How to prove Lucas's Converse of Fermat's Little Theorem without using primitive root?

The hypotheses imply the order $\,k\,$ of $\,x\pmod{\! n}\,$ is a divisor of $\,n\!-\!1,\,$ but not a proper divisor, so $\, k = n\!-\!1.\, $ These $\,n\!-\!\color{#c00}{\bf 1}$ incongruent powers of $\:\!x\:\!$ are all invertible $(x^kx^{n-1-k}\equiv 1)\,$ hence coprime to $\:\!n,\,$ so $\:\!n\:\!$ is prime (a composite $\:\!n\!=\!ab\,$ has at most $\,n\!-\!\color{#c00}{\bf 2}\,$ coprimes - it omits $\,\color{#c00}{0,\:\!a}$).

Optimization $ $ Lucas Primality Test. We need only test maximal proper divisors $\,q=n/p\,$ by

Order Test $\ \,a\,$ has order $\,n\iff a^n \equiv 1\,$ but $\,a^{n/p} \not\equiv 1\,$ for every prime $\,p\mid n.\,$

Proof $\ (\Leftarrow)\ $ If $\,a\,$ has $\,\color{#c00}{{\rm order}\ k}\,$ then $\,k\mid n\,$ (proof).

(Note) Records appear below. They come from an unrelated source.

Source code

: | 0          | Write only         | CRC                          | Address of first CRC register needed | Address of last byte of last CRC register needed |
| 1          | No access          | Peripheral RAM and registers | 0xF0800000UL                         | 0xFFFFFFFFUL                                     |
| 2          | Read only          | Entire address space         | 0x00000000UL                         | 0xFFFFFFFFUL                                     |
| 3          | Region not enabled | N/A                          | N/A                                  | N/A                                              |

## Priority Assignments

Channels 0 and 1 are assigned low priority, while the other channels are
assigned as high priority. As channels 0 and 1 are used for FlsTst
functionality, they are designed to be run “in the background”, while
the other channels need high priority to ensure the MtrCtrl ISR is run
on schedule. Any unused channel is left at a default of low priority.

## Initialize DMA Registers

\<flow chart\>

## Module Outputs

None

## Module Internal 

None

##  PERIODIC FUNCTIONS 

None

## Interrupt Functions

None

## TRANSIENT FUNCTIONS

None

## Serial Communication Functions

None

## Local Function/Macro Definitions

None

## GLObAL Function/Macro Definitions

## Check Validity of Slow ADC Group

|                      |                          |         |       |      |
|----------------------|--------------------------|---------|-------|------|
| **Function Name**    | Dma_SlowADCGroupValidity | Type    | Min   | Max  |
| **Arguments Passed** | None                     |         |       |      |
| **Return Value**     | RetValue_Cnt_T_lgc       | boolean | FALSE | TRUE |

If $\:k < n\,$ then $\,k\,$ is proper divisor of $\,n\,$ therefore $\,k\,$ arises by deleting at least one prime $\,p\,$ from the prime factorization of $\,n,\,$ hence $\,k\mid n/p,\,$ say $\, kj = n/p,\ $ so $\ a^{n/p} \equiv (\color{#c00}{a^k})^j\equiv \color{#c00}1^j\equiv 1,\,$ contra hypothesis. $\ (\Rightarrow)\ $ Clear.